The International Air Transport Association estimates passenger numbers will roughly double in the 20 years to 2037, with Asia accounting for more than half of all new travellers. Budget offerings will fuel much of that growth.
It's no accident that three of those for sale are state-controlled. Malaysia Airlines, SriLankan, Air India are indebted and loss-making, weighed down by inefficient fleets and years of government meddling. None successfully embraced budget travel. And even the sway is gone: Air India is number three at home. Flag carriers still have some lustre, perhaps for the likes of Singapore Airlines, which needs to compensate for its lack of a domestic market, or Japan Airlines, hoping for more US traffic.
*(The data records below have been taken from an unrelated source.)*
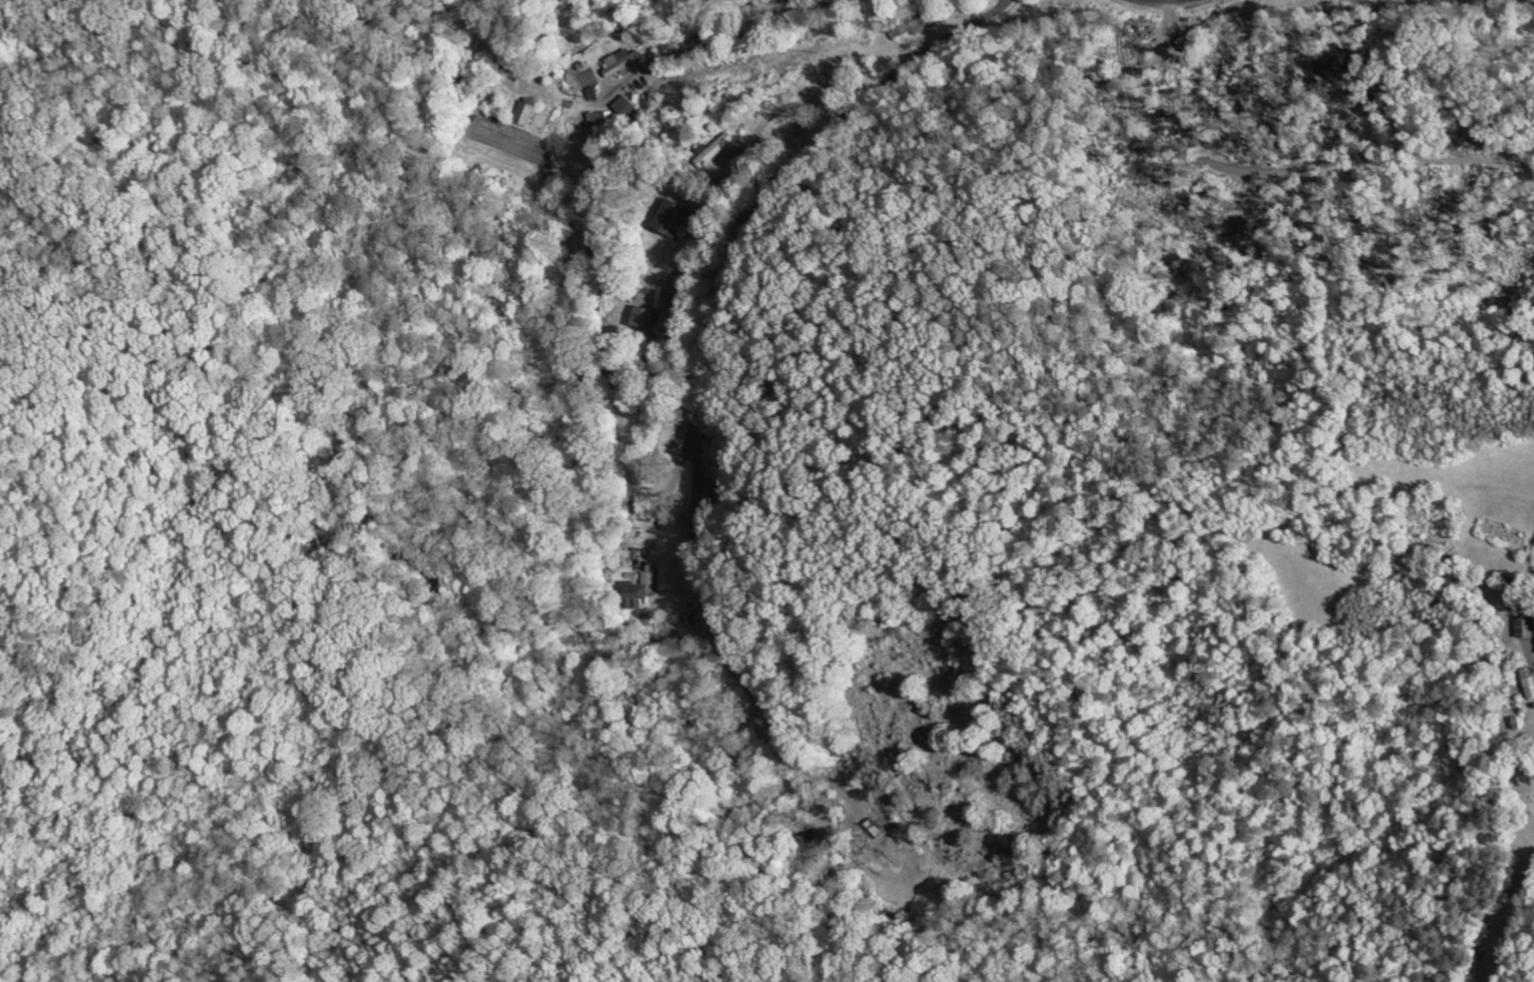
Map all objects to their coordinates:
road: (1158, 1)
road: (751, 32)
building: (620, 64)
building: (625, 109)
building: (524, 114)
building: (599, 121)
building: (718, 151)
road: (762, 202)
building: (672, 220)
building: (642, 319)
building: (670, 321)
building: (635, 593)
building: (1523, 628)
But Sri Lanka illustrates the depth of the problems: Emirates bought a near 44 per cent stake in 1998, only to walk away a decade later after the relationship with Colombo soured. In 2017, prospective buyers, including private equity firm TPG, said potential returns were just too low. The situation has only worsened: Upstart Indian rivals are eating into profitable routes; April bomb attacks, meanwhile, have dragged tourist numbers to their lowest level since the end of the civil war.
Among the few to have found serious suitors is South Korea's Asiana, with its low-cost subsidiaries, in which a 31 per cent stake is up for sale. Reuters reports bidders include Aekyung, owner of top budget carrier Jeju Air, and hedge fund KCGI, an indirect investor in Korean Air Lines. That could prompt some consolidation at last. It will be harder to find buyers for India's Jet Airways, now in bankruptcy and HNA's Hong Kong Airlines.
Airlines have proved lucrative investments before: private equity firm TPG, after all, made its name with the 1993 buyout of Continental. But Asia has been brutal, and even in saturated markets like South Korea, new budget airlines are still emerging. Buyers should beware.
South Korean Aekyung, a retail to airline group, and activist fund KCGI plan to participate in preliminary bidding for a stake in Asiana Airlines, the country's number two carrier, company officials said on Sept 3. South Korean brokerage Mirae Asset Daewoo will also take part as a financial investor.
A 31 per cent stake in Asiana has been put up for sale by its indebted top shareholder Kumho Industrial.